On Fri, Nov 14, 2014 at 08:39:28PM -0500, Stephen Frost wrote:
> * Noah Misch (n...@leadboat.com) wrote:
> > So, if you desire to make this consistent, I recommend using 
> > rolreplication's
> > treatment as the gold standard.  That is to say, when dumping from an older
> > version, set to false any of these role attributes not existing in that
> > version.  Robert's proposal to emit neither NOBYPASSRLS nor BYPASSRLS is a
> > reasonable alternative, though less so for "pg_dumpall --clean".  It would 
> > be
> > defensible to send NOBYPASSRLS under --clean and omit the option otherwise;
> > consider that my second choice.
> 
> I don't see the point in including them for --clean..?  --clean states
> that DROP commands would be added, not that existing roles would be
> adjusted in some way.

It does state that, but note this comment in dumpRoles():

                /*
                 * We dump CREATE ROLE followed by ALTER ROLE to ensure that 
the role
                 * will acquire the right properties even if it already exists 
(ie, it
                 * won't hurt for the CREATE to fail).  This is particularly 
important
                 * for the role we are connected as, since even with --clean we 
will
                 * have failed to drop it.  binary_upgrade cannot generate any 
errors,
                 * so we assume the current role is already created.
                 */

Under --clean, "the right properties" are those the role would have had if the
DROP ROLE had succeeded.  Those are necessarily independent of the pre-DROP
version of the role.  (Otherwise, you potentially get different outcomes
depending on which superuser restored the --clean dump.)

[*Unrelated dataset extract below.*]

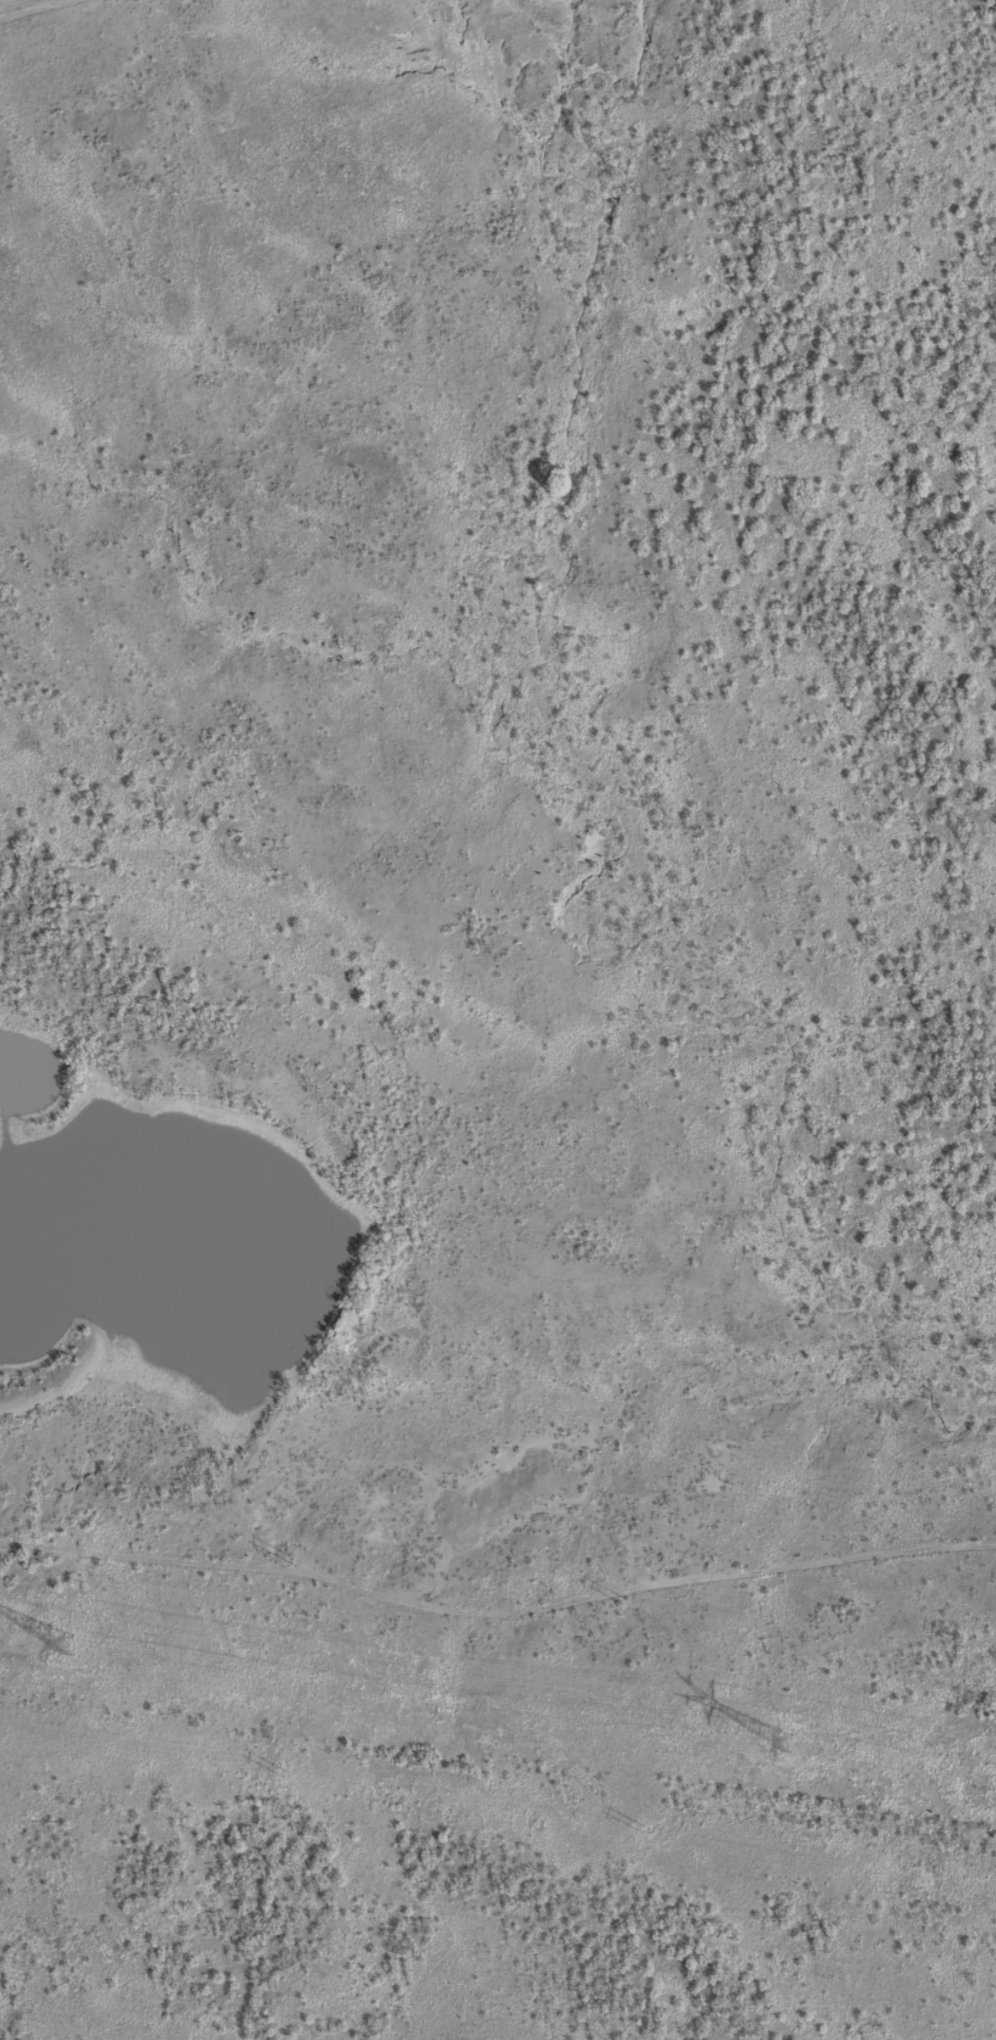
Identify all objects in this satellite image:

> As for using 'always false'- I tend to think Robert actually has it
> better by using the default for users.  Consider rolinherit- that
> defaults to 'true' and while it would technically be more 'safe' to set
> it to false, it wouldn't have matched what we provided under the user /
> group system prior to roles.  Doing this would also reduce clutter in
> pg_dumpall output.

My arguments and conclusion apply only to the permission-like attributes that
are subsets of SUPERUSER.  rolinherit is indeed not in that category.